(Extracted records)
•••

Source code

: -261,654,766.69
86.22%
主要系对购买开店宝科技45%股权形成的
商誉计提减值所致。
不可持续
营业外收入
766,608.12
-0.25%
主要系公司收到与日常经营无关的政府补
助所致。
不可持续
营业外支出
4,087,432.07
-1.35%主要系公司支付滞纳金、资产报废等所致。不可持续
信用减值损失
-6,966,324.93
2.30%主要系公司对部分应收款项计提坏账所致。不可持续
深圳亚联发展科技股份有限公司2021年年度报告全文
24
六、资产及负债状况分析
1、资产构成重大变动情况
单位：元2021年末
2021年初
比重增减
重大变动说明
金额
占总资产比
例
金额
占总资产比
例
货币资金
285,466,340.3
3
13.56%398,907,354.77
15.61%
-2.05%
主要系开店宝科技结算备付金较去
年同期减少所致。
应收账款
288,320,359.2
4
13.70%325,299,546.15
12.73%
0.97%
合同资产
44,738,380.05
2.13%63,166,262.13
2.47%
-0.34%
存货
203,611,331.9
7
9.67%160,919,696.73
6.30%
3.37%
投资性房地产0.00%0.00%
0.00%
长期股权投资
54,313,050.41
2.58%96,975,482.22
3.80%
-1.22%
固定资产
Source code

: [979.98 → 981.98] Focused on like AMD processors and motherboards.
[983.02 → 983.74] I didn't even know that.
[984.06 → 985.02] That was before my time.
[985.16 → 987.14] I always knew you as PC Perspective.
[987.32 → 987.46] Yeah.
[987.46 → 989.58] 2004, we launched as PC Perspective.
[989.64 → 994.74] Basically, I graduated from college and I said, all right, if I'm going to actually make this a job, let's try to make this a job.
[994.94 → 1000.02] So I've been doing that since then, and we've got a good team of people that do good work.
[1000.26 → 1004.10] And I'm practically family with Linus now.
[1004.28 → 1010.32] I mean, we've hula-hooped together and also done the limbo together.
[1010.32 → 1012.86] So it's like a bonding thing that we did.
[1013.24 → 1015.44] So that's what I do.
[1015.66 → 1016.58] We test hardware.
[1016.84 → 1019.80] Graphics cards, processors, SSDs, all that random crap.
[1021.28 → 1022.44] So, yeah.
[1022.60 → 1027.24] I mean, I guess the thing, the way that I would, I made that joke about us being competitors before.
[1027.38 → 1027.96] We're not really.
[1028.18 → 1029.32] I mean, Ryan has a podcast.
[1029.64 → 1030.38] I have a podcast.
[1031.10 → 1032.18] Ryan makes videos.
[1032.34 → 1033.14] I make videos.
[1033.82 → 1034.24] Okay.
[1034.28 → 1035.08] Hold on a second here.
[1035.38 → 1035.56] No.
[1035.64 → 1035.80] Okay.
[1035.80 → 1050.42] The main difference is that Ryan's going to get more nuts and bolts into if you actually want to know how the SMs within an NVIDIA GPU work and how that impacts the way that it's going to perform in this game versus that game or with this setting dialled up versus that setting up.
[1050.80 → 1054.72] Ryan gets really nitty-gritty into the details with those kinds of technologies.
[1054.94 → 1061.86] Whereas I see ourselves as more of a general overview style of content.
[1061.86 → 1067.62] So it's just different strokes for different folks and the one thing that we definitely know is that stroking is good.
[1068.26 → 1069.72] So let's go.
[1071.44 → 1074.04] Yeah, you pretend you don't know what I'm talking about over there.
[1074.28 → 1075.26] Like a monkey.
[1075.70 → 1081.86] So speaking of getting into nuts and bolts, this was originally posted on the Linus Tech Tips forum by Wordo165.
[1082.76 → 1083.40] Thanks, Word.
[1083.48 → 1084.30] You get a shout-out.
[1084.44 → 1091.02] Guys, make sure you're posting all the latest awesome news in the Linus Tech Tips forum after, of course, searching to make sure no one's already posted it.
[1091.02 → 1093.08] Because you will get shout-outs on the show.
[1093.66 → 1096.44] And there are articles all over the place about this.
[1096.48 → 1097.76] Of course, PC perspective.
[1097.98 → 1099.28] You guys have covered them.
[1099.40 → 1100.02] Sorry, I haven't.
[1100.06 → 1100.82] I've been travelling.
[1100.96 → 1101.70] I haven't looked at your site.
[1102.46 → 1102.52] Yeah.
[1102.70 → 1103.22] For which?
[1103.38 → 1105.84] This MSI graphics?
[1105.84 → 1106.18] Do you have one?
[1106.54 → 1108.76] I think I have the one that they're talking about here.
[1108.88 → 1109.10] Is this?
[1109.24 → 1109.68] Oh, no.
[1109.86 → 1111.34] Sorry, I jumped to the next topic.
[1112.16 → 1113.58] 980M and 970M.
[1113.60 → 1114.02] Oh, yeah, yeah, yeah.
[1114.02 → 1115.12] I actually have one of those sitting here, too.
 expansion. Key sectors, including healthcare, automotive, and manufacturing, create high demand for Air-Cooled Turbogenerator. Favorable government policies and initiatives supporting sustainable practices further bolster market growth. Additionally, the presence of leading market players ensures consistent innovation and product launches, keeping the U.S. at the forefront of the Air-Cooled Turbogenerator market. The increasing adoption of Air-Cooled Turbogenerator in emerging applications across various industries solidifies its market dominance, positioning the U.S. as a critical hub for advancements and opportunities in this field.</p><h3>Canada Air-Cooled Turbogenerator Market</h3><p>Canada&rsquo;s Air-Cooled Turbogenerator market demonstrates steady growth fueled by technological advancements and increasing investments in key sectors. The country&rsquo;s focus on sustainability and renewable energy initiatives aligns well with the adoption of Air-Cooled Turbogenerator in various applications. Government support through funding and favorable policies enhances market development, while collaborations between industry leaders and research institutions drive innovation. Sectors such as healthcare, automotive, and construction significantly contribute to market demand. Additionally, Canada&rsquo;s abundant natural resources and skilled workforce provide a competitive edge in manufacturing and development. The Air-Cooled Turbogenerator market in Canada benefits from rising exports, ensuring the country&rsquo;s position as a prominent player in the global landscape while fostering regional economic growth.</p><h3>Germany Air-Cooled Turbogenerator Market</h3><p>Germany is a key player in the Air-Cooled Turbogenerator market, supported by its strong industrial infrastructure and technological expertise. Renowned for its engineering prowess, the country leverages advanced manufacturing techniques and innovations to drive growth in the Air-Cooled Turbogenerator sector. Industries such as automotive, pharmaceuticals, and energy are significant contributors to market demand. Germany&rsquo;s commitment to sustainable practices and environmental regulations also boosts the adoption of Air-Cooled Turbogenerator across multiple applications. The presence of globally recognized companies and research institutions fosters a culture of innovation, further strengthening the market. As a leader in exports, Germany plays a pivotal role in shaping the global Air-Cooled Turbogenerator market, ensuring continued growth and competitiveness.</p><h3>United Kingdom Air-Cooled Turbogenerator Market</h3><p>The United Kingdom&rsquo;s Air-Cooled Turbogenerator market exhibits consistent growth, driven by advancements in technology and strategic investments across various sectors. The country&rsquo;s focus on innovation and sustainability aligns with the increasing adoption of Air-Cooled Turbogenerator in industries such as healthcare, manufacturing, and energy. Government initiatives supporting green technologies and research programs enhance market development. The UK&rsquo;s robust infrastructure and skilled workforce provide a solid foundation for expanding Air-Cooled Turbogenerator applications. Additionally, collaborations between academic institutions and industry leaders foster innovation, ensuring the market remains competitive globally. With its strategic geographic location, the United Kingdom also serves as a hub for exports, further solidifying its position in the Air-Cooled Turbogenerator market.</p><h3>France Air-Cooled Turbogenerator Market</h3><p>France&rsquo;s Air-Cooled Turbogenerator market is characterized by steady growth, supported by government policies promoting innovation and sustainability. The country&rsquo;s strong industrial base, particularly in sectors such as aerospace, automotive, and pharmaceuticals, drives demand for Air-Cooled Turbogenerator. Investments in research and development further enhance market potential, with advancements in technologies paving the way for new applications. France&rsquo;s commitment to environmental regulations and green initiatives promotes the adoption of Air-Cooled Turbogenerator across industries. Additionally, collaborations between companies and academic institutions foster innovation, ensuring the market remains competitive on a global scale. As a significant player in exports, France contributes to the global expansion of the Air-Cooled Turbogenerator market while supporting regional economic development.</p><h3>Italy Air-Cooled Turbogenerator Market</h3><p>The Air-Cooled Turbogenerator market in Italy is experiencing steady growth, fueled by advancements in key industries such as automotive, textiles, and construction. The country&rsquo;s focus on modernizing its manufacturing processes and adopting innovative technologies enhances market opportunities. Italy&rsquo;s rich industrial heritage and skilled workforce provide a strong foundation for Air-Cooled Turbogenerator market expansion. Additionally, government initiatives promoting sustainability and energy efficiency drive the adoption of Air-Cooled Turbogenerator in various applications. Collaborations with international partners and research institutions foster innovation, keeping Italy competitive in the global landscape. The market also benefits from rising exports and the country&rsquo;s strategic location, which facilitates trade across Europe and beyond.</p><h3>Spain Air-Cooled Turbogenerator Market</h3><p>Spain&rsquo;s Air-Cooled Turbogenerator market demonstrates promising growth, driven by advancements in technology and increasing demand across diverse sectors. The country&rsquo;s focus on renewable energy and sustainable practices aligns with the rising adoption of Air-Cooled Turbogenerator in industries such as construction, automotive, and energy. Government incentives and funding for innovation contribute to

•••

◆ TASK PROMPT ◆
Gather each line from the entries above that includes the word "about".

◆ RESPONSE TO THIS EXERCISE ◆
[1022.60 → 1027.24] I mean, I guess the thing, the way that I would, I made that joke about us being competitors before.
[1071.44 → 1074.04] Yeah, you pretend you don't know what I'm talking about over there.
[1093.66 → 1096.44] And there are articles all over the place about this.
[1106.54 → 1108.76] I think I have the one that they're talking about here.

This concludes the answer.